Every so often I force myself to clean out, whether it’s the closet or the file cabinet or my desk or the boxes of history I lug around the country whenever we move. This last move prompted me to go through one of those boxes of history, and I came across some writing from my late high school and early college years.
Most of this writing is. . . existential, shall we say. Even in the pieces in which there is a character doing something, the plot isn’t the point. It was a rough time for me, in a lot of ways, trying to figure out how to be myself and interact with the world, and most of the time I felt wildly unequipped and out of place. Not that it was all terrible, because it wasn’t, just very confusing.
Based on the date, I wrote this about three weeks after arriving in Hungary–foreign place, strange situation, no return home for another three months, and I was trying to make a decision about where to go to college. And so, on February 15, 2000, I wrote this:
I float from place to place, attached and not attached, flying free and bound with chains. The blowing wind forces me forward as the pounding waves crash over me, throwing me flat on my back and rendering me unable to proceed. The sky is under my feet, the earth spreads across the expanse above me, and I tumble through space. I smell the darkness, feel the sunset, and see the song of birds. All is nothing, but nothing is everything and more.

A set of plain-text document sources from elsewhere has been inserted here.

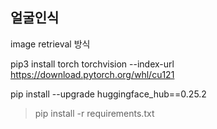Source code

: ## 얼굴인식 

image retrieval 방식 


pip3 install torch torchvision --index-url https://download.pytorch.org/whl/cu121

pip install --upgrade huggingface_hub==0.25.2

> pip install -r requirements.txt



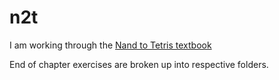 # n2t
I am working through the [Nand to Tetris textbook](https://www.amazon.com/Elements-Computing-Systems-Building-Principles/dp/0262640686/ref=sr_1_2)         


End of chapter exercises are broken up into respective folders.
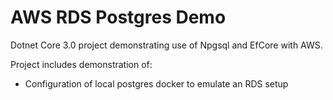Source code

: # AWS RDS Postgres Demo

Dotnet Core 3.0 project demonstrating use of Npgsql and EfCore with AWS.

Project includes demonstration of:
- Configuration of local postgres docker to emulate an RDS setup
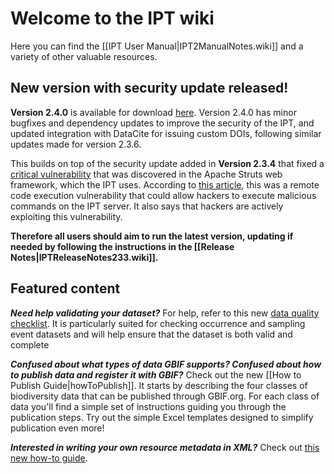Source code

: # Welcome to the IPT wiki

Here you can find the [[IPT User Manual|IPT2ManualNotes.wiki]] and a variety of other valuable resources.

## New version with security update released!

**Version 2.4.0** is available for download [here](https://repository.gbif.org/content/groups/gbif/org/gbif/ipt/2.4.0/ipt-2.4.0.war). Version 2.4.0 has minor bugfixes and dependency updates to improve the security of the IPT, and updated integration with DataCite for issuing custom DOIs, following similar updates made for version 2.3.6.

This builds on top of the security update added in **Version 2.3.4** that fixed a [critical vulnerability](https://struts.apache.org/docs/s2-045.html) that was discovered in the Apache Struts web framework, which the IPT uses. According to [this article](http://thehackernews.com/2017/03/apache-struts-framework.html), this was a remote code execution vulnerability that could allow hackers to execute malicious commands on the IPT server. It also says that hackers are actively exploiting this vulnerability.

**Therefore all users should aim to run the latest version, updating if needed by following the instructions in the [[Release Notes|IPTReleaseNotes233.wiki]].**

## Featured content

_**Need help validating your dataset?**_ For help, refer to this new [data quality checklist](https://github.com/gbif/ipt/wiki/dataQualityChecklist). It is particularly suited for checking occurrence and sampling event datasets and will help ensure that the dataset is both valid and complete

_**Confused about what types of data GBIF supports? Confused about how to publish data and register it with GBIF?**_ Check out the new [[How to Publish Guide|howToPublish]]. It starts by describing the four classes of biodiversity data that can be published through GBIF.org. For each class of data you'll find a simple set of instructions guiding you through the publication steps. Try out the simple Excel templates designed to simplify publication even more!

_**Interested in writing your own resource metadata in XML?**_ Check out [this new how-to guide](https://github.com/gbif/ipt/wiki/How-to-write-your-own-EML-XML-file).
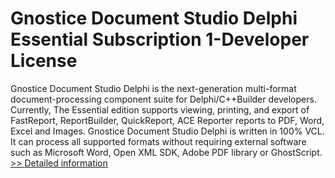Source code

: # Gnostice Document Studio Delphi Essential Subscription 1-Developer License
Gnostice Document Studio Delphi is the next-generation multi-format document-processing component suite for Delphi/C++Builder developers. Currently, The Essential edition supports viewing, printing, and export of FastReport, ReportBuilder, QuickReport, ACE Reporter reports to PDF, Word, Excel and Images. Gnostice Document Studio Delphi is written in 100% VCL. It can process all supported formats without requiring external software such as Microsoft Word, Open XML SDK, Adobe PDF library or GhostScript.
[>> Detailed information](https://secure.shareit.com/shareit/product.html?productid=300727357&affiliateid=200057808)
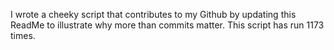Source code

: I wrote a cheeky script that contributes to my Github by updating this ReadMe to illustrate why more than commits matter. This script has run 1173 times.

I scare myself but still am happy, content to rise and struggle against the tide once more. Sometimes I retreat and spend my time building sandcastles that I know will be overwhelmed when the waves come again. And still I walk on the sky, my toes whispering through the clouds as I breathe the dirt of the earth above me.
Nothing is as it should be and yet everything is right. The paradoxes blend and mesh until they no longer contradict, but rather complement each other. And still I float.